Esta alusión a la comuna de origen, eso sí, abre una segunda reflexión, que cruza desde otra perspectiva la pobreza y el acoso sexual callejero. Porque lo que probablemente sí diferencia a una chica de Ñuñoa de la que vive después del límite de Américo Vespucio es la segregación territorial. La pobreza es una variable de vulnerabilidad cuando hablamos de acoso sexual callejero. Los terrenos más baratos son los más lejanos del centro de la ciudad, entonces la gente con menos plata pasa varias horas arriba del transporte público para ir a trabajar o estudiar. No es igual atravesar toda la ciudad para ir al liceo o al instituto o a la universidad haciéndolo apretujada en metro que en el auto familiar. No es igual ir a un carrete y volver a la casa en la 210 que en taxi.
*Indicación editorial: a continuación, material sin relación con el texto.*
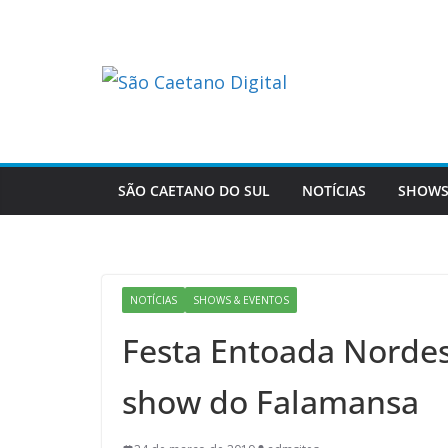
Skip
to
content
SÃO CAETANO DO SUL
NOTÍCIAS
SHOWS
NOTÍCIAS
SHOWS & EVENTOS
Festa Entoada Nordes
show do Falamansa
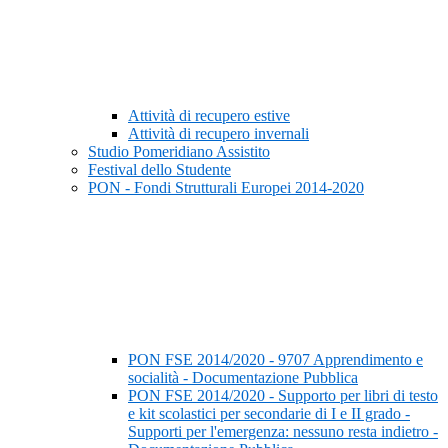
Attività di recupero estive
Attività di recupero invernali
Studio Pomeridiano Assistito
Festival dello Studente
PON - Fondi Strutturali Europei 2014-2020
PON FSE 2014/2020 - 9707 Apprendimento e
socialità - Documentazione Pubblica
PON FSE 2014/2020 - Supporto per libri di testo
e kit scolastici per secondarie di I e II grado -
Supporti per l'emergenza: nessuno resta indietro -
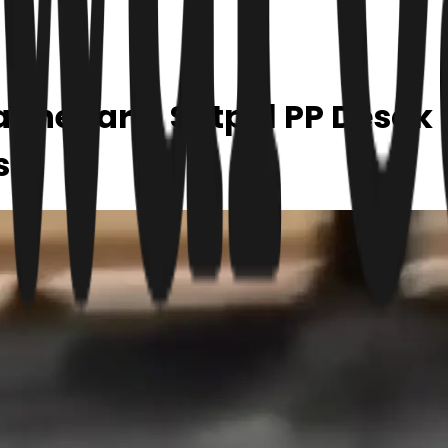
atinegara, Satpol PP Desak 
s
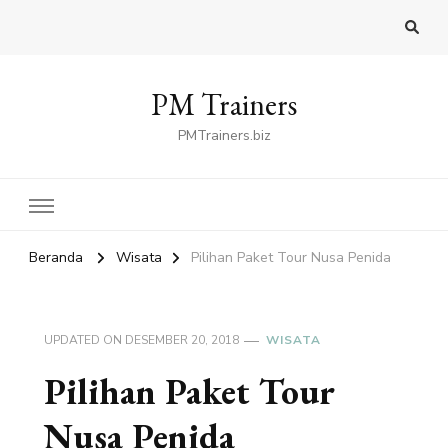
PM Trainers
PMTrainers.biz
Beranda
Wisata
Pilihan Paket Tour Nusa Penida
UPDATED ON
DESEMBER 20, 2018
WISATA
Pilihan Paket Tour
Nusa Penida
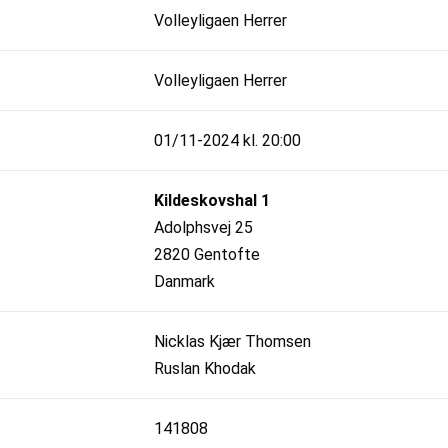
Volleyligaen Herrer
Volleyligaen Herrer
01/11-2024 kl. 20:00
Kildeskovshal 1
Adolphsvej 25
2820 Gentofte
Danmark
Nicklas Kjær Thomsen
Ruslan Khodak
141808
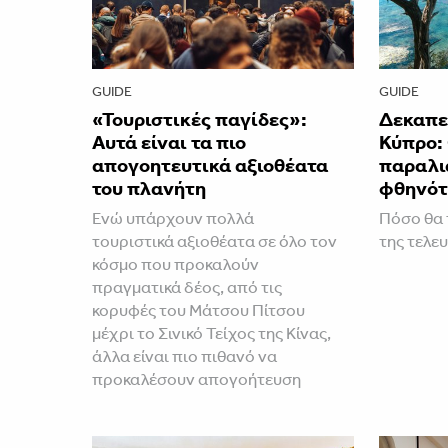
GUIDE
GUIDE
«Τουριστικές παγίδες»:
Δεκαπε
Αυτά είναι τα πιο
Κύπρο: 
απογοητευτικά αξιοθέατα
παραλια
του πλανήτη
φθηνότ
Ενώ υπάρχουν πολλά
Πόσο θα 
τουριστικά αξιοθέατα σε όλο τον
της τελευ
κόσμο που προκαλούν
πραγματικά δέος, από τις
κορυφές του Μάτσου Πίτσου
μέχρι το Σινικό Τείχος της Κίνας,
άλλα είναι πιο πιθανό να
προκαλέσουν απογοήτευση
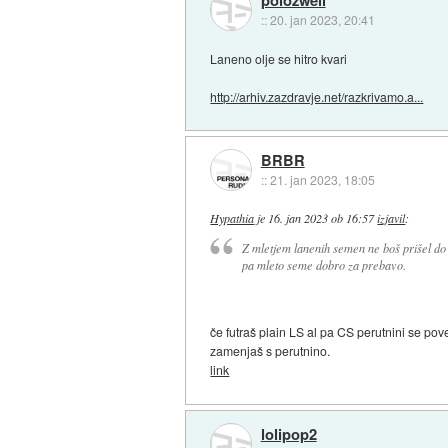
::
20. jan 2023, 20:41
Laneno olje se hitro kvari
http://arhiv.zazdravje.net/razkrivamo.a...
BRBR
::
21. jan 2023, 18:05
Hypathia
je
16. jan 2023 ob 16:57
izjavil
:
Z mletjem lanenih semen ne boš prišel do v
pa mleto seme dobro za prebavo.
če futraš plain LS al pa CS perutnini se pov
zamenjaš s perutnino.
link
lolipop2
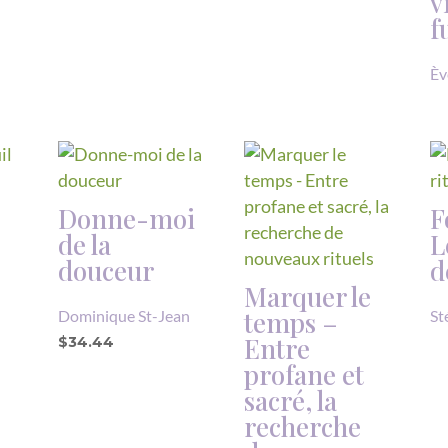
v
f
Èv
Donne-moi
F
de la
L
douceur
d
Marquer le
temps –
Dominique St-Jean
St
Entre
$
34.44
profane et
sacré, la
recherche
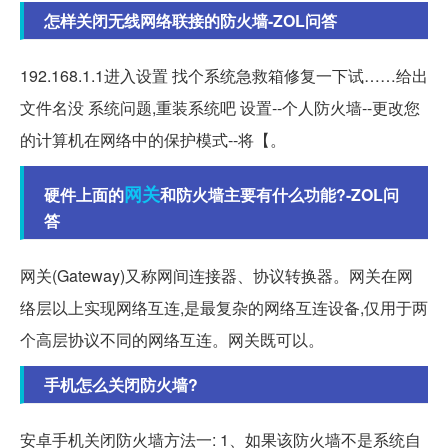
怎样关闭无线网络联接的防火墙-ZOL问答
192.168.1.1进入设置 找个系统急救箱修复一下试……给出
文件名没 系统问题,重装系统吧 设置--个人防火墙--更改您
的计算机在网络中的保护模式--将【。
网关
硬件上面的
和防火墙主要有什么功能?-ZOL问
答
网关(Gateway)又称网间连接器、协议转换器。网关在网
络层以上实现网络互连,是最复杂的网络互连设备,仅用于两
个高层协议不同的网络互连。网关既可以。
手机怎么关闭防火墙?
安卓手机关闭防火墙方法一: 1、如果该防火墙不是系统自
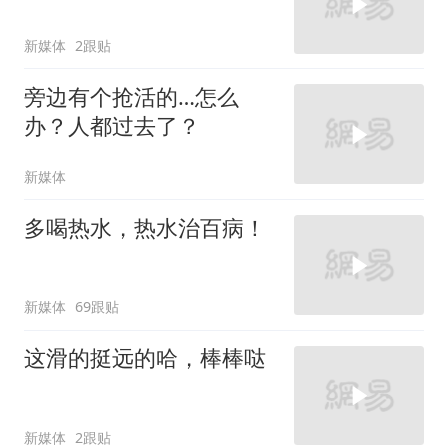
新媒体
2跟贴
旁边有个抢活的…怎么
办？人都过去了？
新媒体
多喝热水，热水治百病！
新媒体
69跟贴
这滑的挺远的哈，棒棒哒
新媒体
2跟贴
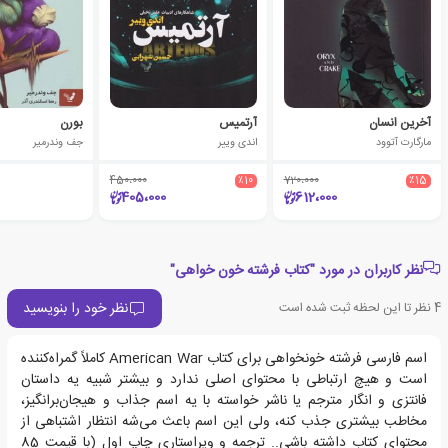
آخرین انسان
آرتمیس
بورن
مارگارت آتوود
اندی وییر
جف وندرمیر
450،000
٪10
720،000
٪15
405،000
612،000
نظر کاربران در مورد "کتاب فرشته خون خواهی"
نظر خود را بنویسید
4
نظر تا این لحظه ثبت شده است
اسم فارسی فرشته خونخواهی برای کتاب American War کاملاً گمراه‌کننده
است و هیچ ارتباطی با محتوای اصلی ندارد و بیشتر شبیه یه داستان
فانتزی و انگار مترجم یا ناشر خواسته با یه اسم جذاب و هیجان‌برانگیز،
مخاطب بیشتری جذب کنه، ولی این اسم باعث می‌شه انتظار اشتباهی از
محتوای کتاب داشته باشی.. ترجمه و ویراستاری چاپ اول (با قیمت 85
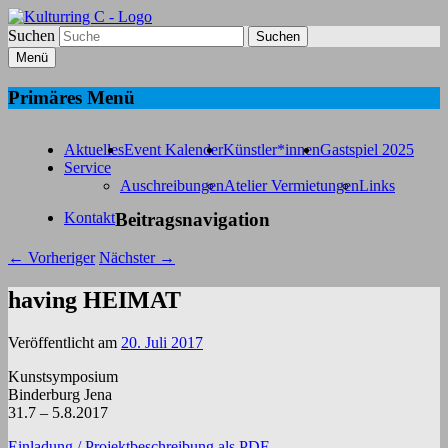
Suchen
Kulturring C
Menü
Bildende Kunst in Fürth
Primäres Menü
Aktuelles
Event Kalender
Künstler*innen
Gastspiel 2025
Service
Auschreibungen
Atelier Vermietungen
Links
Kontakt
Beitragsnavigation
←
Vorheriger
Nächster
→
having HEIMAT
Veröffentlicht am
20. Juli 2017
Kunstsymposium
Binderburg Jena
31.7 – 5.8.2017
Einladung / Projektbeschreibung als PDF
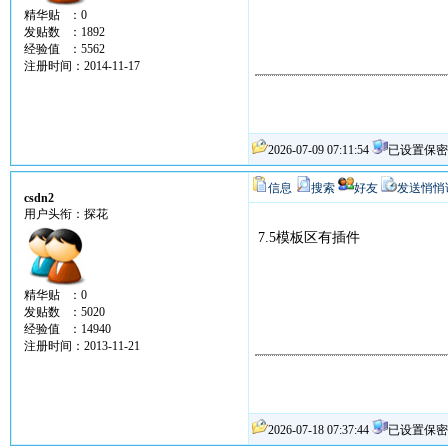
精华贴 ：0
发贴数 ：1892
经验值 ：5562
注册时间：2014-11-17
2026-07-09 07:11:54
已设置保密
信息
搜索
好友
发送悄悄
csdn2
用户头衔：探花
7.5模板区有插件
精华贴 ：0
发贴数 ：5020
经验值 ：14940
注册时间：2013-11-21
2026-07-18 07:37:44
已设置保密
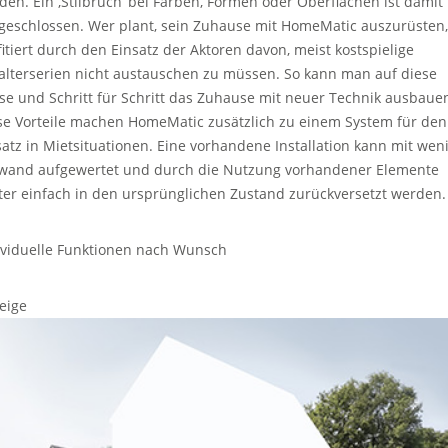
den. Ein ‚Stilbruch‘ bei Farben, Formen oder Oberflächen ist damit
geschlossen. Wer plant, sein Zuhause mit HomeMatic auszurüsten,
fitiert durch den Einsatz der Aktoren davon, meist kostspielige
alterserien nicht austauschen zu müssen. So kann man auf diese
se und Schritt für Schritt das Zuhause mit neuer Technik ausbaue
se Vorteile machen HomeMatic zusätzlich zu einem System für den
satz in Mietsituationen. Eine vorhandene Installation kann mit wen
wand aufgewertet und durch die Nutzung vorhandener Elemente
ter einfach in den ursprünglichen Zustand zurückversetzt werden.
ividuelle Funktionen nach Wunsch
eige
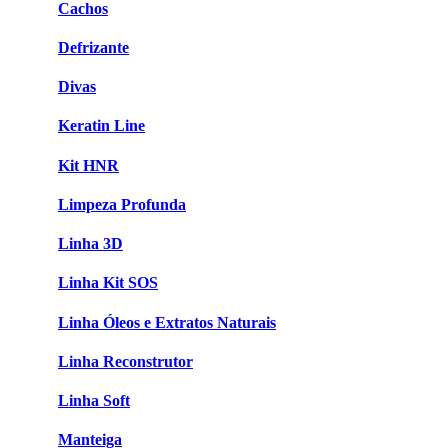
Cachos
Defrizante
Divas
Keratin Line
Kit HNR
Limpeza Profunda
Linha 3D
Linha Kit SOS
Linha Óleos e Extratos Naturais
Linha Reconstrutor
Linha Soft
Manteiga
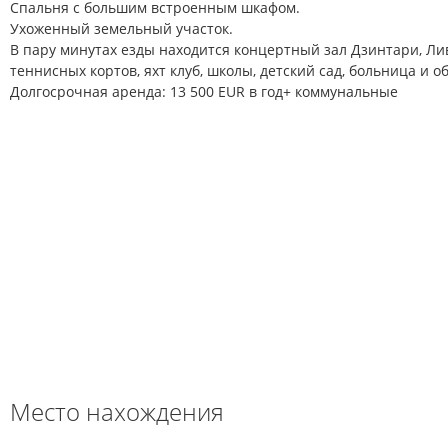
Спальня с большим встроенным шкафом.
Ухоженный земельный участок.
В пару минутах езды находится концертный зал Дзинтари, Лив
теннисных кортов, яхт клуб, школы, детский сад, больница и
Долгосрочная аренда: 13 500 EUR в год+ коммунальные
Место нахождения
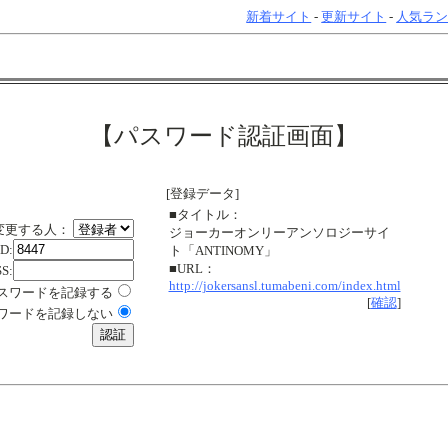
新着サイト
-
更新サイト
-
人気ラ
【パスワード認証画面】
[登録データ]
■タイトル：
変更する人：
ジョーカーオンリーアンソロジーサイ
ID:
ト「ANTINOMY」
■URL：
S:
http://jokersansl.tumabeni.com/index.html
スワードを記録する
[
確認
]
ワードを記録しない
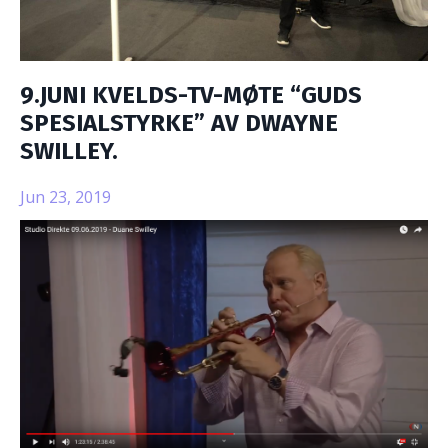
9.JUNI KVELDS-TV-MØTE “GUDS
SPESIALSTYRKE” AV DWAYNE
SWILLEY.
Jun 23, 2019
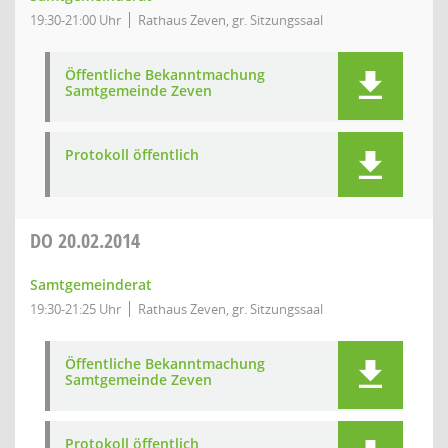
19:30-21:00 Uhr
Rathaus Zeven, gr. Sitzungssaal
Öffentliche Bekanntmachung
Samtgemeinde Zeven
Protokoll öffentlich
DO
20.02.2014
Samtgemeinderat
19:30-21:25 Uhr
Rathaus Zeven, gr. Sitzungssaal
Öffentliche Bekanntmachung
Samtgemeinde Zeven
Protokoll öffentlich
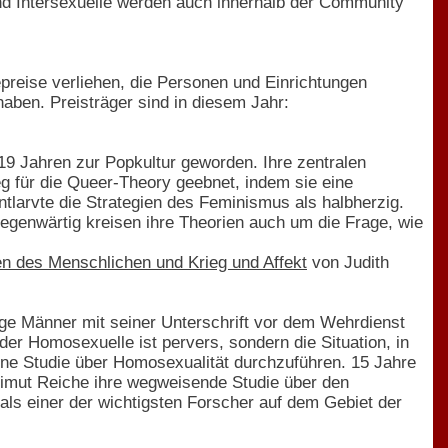
und Intersexuelle werden auch innerhalb der Community
reise verliehen, die Personen und Einrichtungen
aben. Preisträger sind in diesem Jahr:
n 19 Jahren zur Popkultur geworden. Ihre zentralen
eg für die Queer-Theory geebnet, indem sie eine
entlarvte die Strategien des Feminismus als halbherzig.
Gegenwärtig kreisen ihre Theorien auch um die Frage, wie
n des Menschlichen und Krieg und Affekt
von Judith
ge Männer mit seiner Unterschrift vor dem Wehrdienst
der Homosexuelle ist pervers, sondern die Situation, in
 eine Studie über Homosexualität durchzuführen. 15 Jahre
eimut Reiche ihre wegweisende Studie über den
 als einer der wichtigsten Forscher auf dem Gebiet der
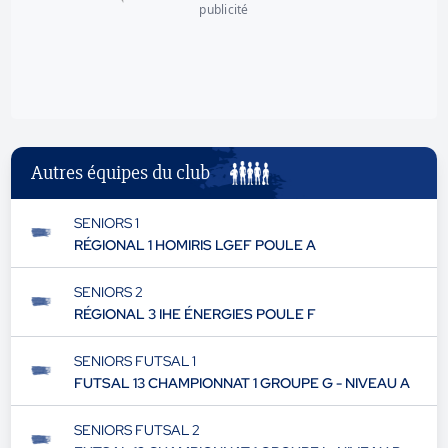
publicité
Autres équipes du club
SENIORS 1
RÉGIONAL 1 HOMIRIS LGEF POULE A
SENIORS 2
RÉGIONAL 3 IHE ÉNERGIES POULE F
SENIORS FUTSAL 1
FUTSAL 13 CHAMPIONNAT 1 GROUPE G - NIVEAU A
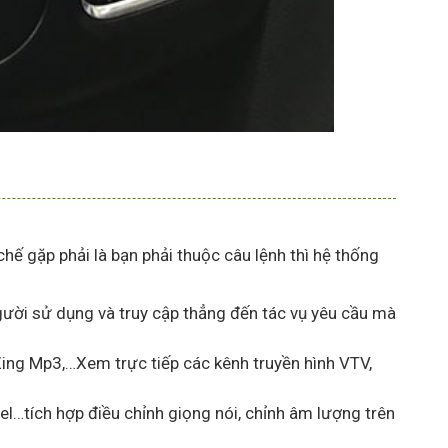
hế gặp phải là bạn phải thuộc câu lệnh thì hệ thống
gười sử dụng và truy cập thẳng đến tác vụ yêu cầu mà
 Zing Mp3,…Xem trực tiếp các kênh truyền hình VTV,
…tích hợp điều chỉnh giọng nói, chỉnh âm lượng trên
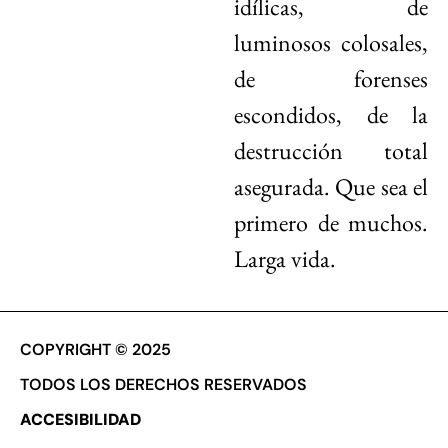
idílicas, de
luminosos colosales,
de forenses
escondidos, de la
destrucción total
asegurada. Que sea el
primero de muchos.
Larga vida.
COPYRIGHT © 2025
TODOS LOS DERECHOS RESERVADOS
ACCESIBILIDAD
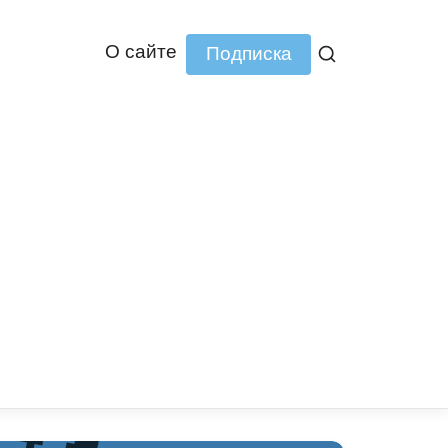
О сайте
Подписка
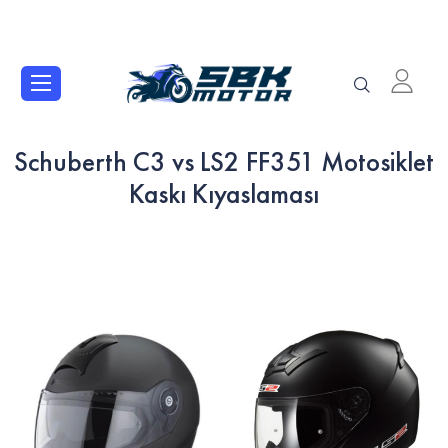
Schuberth C3 vs LS2 FF351 Motosiklet
Kaskı Kıyaslaması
Las chicas pobres están más expuestas al acoso sexual callejero, porque viven el espacio público de forma diferente.

En las calles chilenas, tener auto propio es un privilegio que te puede zafar de un “agarrón” o de la sensación de inseguridad que da caminar sola y de noche, por temor a un ataque sexual. En las calles y en los medios chilenos, tener capital económico y cultural te zafa de ser caricaturizado de agresor, porque pareciera que los únicos que silban, tocan la bocina, gritan frases sexuales o hacen sonidos salivosos al oído son hombres pobres que trabajan en la construcción.

Es como si todos los caminos llevasen a lo mismo. No importa de qué estemos hablando, siempre será abrumador lo que pasa cuando a cualquier problema se le suma la dimensión clasista, la situación de pobreza y la inequidad salarial. El acoso sexual callejero es un problema complejo por sí solo, qué terrible que se vuelva tan doloroso, tan segregador, cuando se cruza con nuestra historia de discriminación económica y de país desigual.